→ ASSIGNMENT: Look below for the lines from the one with "In this case, the" to the one with "Section 40-18-21 specifically", and copy exactly those lines, both ends included.

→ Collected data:
****************************************

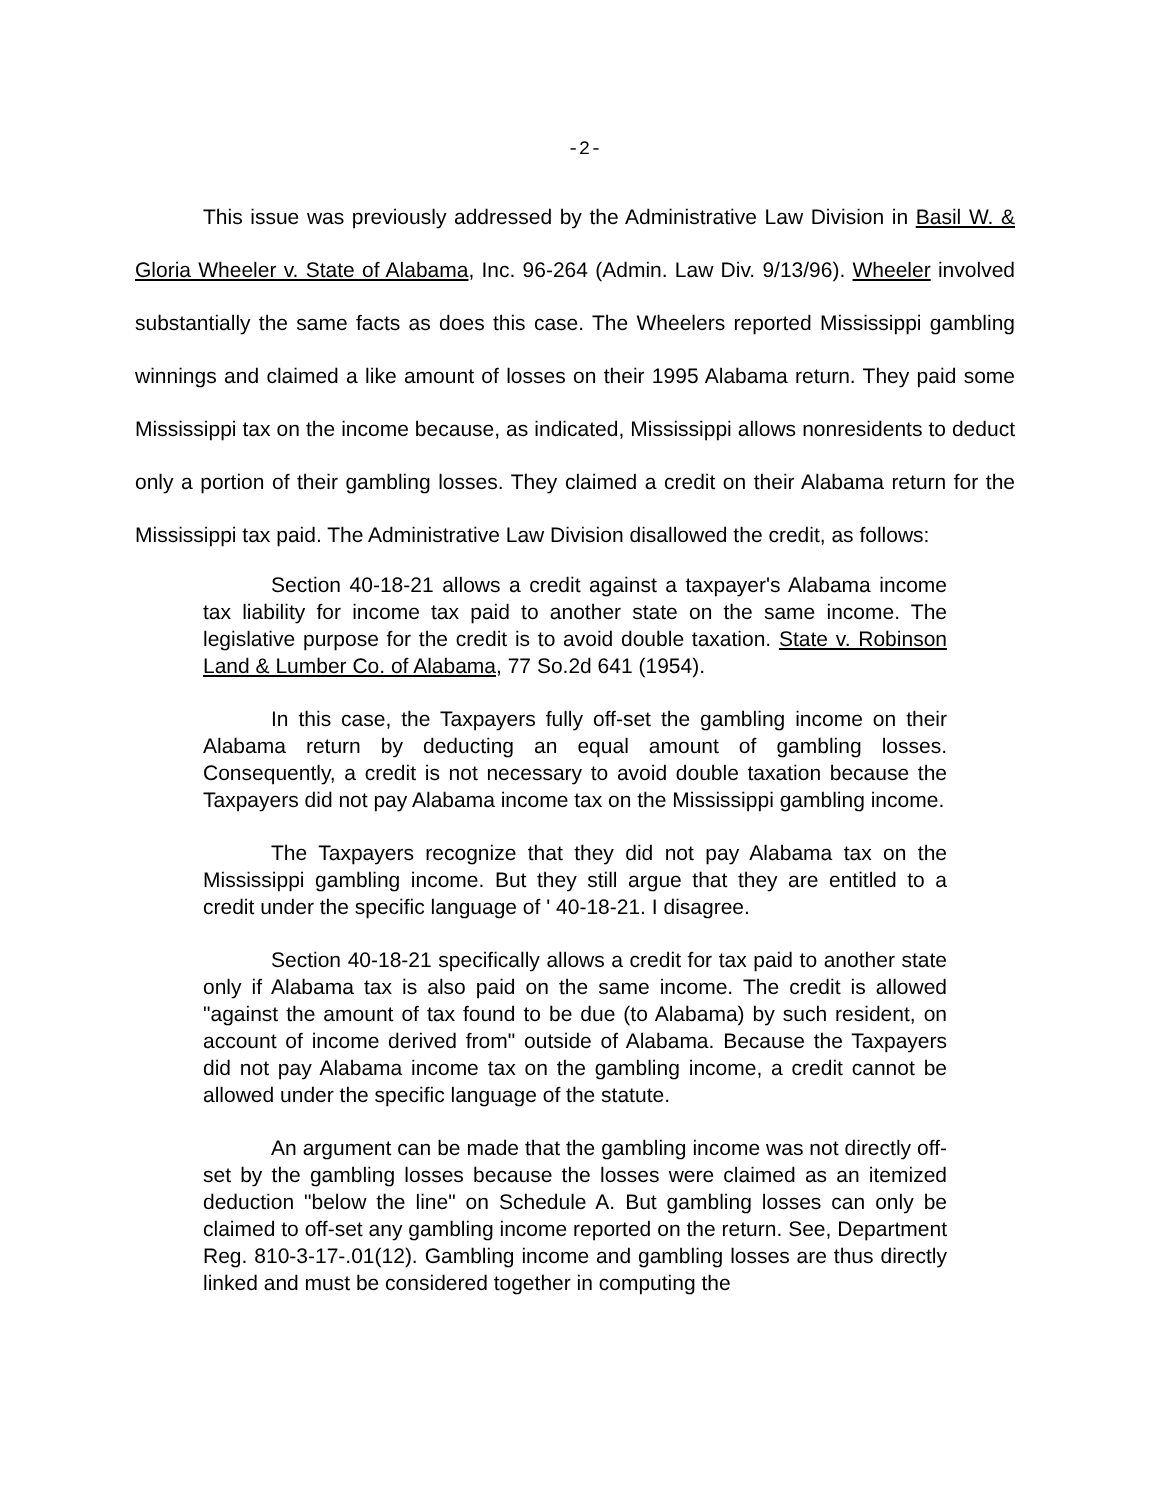-2-
This issue was previously addressed by the Administrative Law Division in Basil W. & Gloria Wheeler v. State of Alabama, Inc. 96-264 (Admin. Law Div. 9/13/96). Wheeler involved substantially the same facts as does this case. The Wheelers reported Mississippi gambling winnings and claimed a like amount of losses on their 1995 Alabama return. They paid some Mississippi tax on the income because, as indicated, Mississippi allows nonresidents to deduct only a portion of their gambling losses. They claimed a credit on their Alabama return for the Mississippi tax paid. The Administrative Law Division disallowed the credit, as follows:
Section 40-18-21 allows a credit against a taxpayer's Alabama income tax liability for income tax paid to another state on the same income. The legislative purpose for the credit is to avoid double taxation. State v. Robinson Land & Lumber Co. of Alabama, 77 So.2d 641 (1954).
In this case, the Taxpayers fully off-set the gambling income on their Alabama return by deducting an equal amount of gambling losses. Consequently, a credit is not necessary to avoid double taxation because the Taxpayers did not pay Alabama income tax on the Mississippi gambling income.
The Taxpayers recognize that they did not pay Alabama tax on the Mississippi gambling income. But they still argue that they are entitled to a credit under the specific language of ' 40-18-21. I disagree.
Section 40-18-21 specifically allows a credit for tax paid to another state only if Alabama tax is also paid on the same income. The credit is allowed "against the amount of tax found to be due (to Alabama) by such resident, on account of income derived from" outside of Alabama. Because the Taxpayers did not pay Alabama income tax on the gambling income, a credit cannot be allowed under the specific language of the statute.
An argument can be made that the gambling income was not directly off-set by the gambling losses because the losses were claimed as an itemized deduction "below the line" on Schedule A. But gambling losses can only be claimed to off-set any gambling income reported on the return. See, Department Reg. 810-3-17-.01(12). Gambling income and gambling losses are thus directly linked and must be considered together in computing the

****************************************

→ OUTPUT BELOW:
In this case, the Taxpayers fully off-set the gambling income on their Alabama return by deducting an equal amount of gambling losses. Consequently, a credit is not necessary to avoid double taxation because the Taxpayers did not pay Alabama income tax on the Mississippi gambling income.
The Taxpayers recognize that they did not pay Alabama tax on the Mississippi gambling income. But they still argue that they are entitled to a credit under the specific language of ' 40-18-21. I disagree.
Section 40-18-21 specifically allows a credit for tax paid to another state only if Alabama tax is also paid on the same income. The credit is allowed "against the amount of tax found to be due (to Alabama) by such resident, on account of income derived from" outside of Alabama. Because the Taxpayers did not pay Alabama income tax on the gambling income, a credit cannot be allowed under the specific language of the statute.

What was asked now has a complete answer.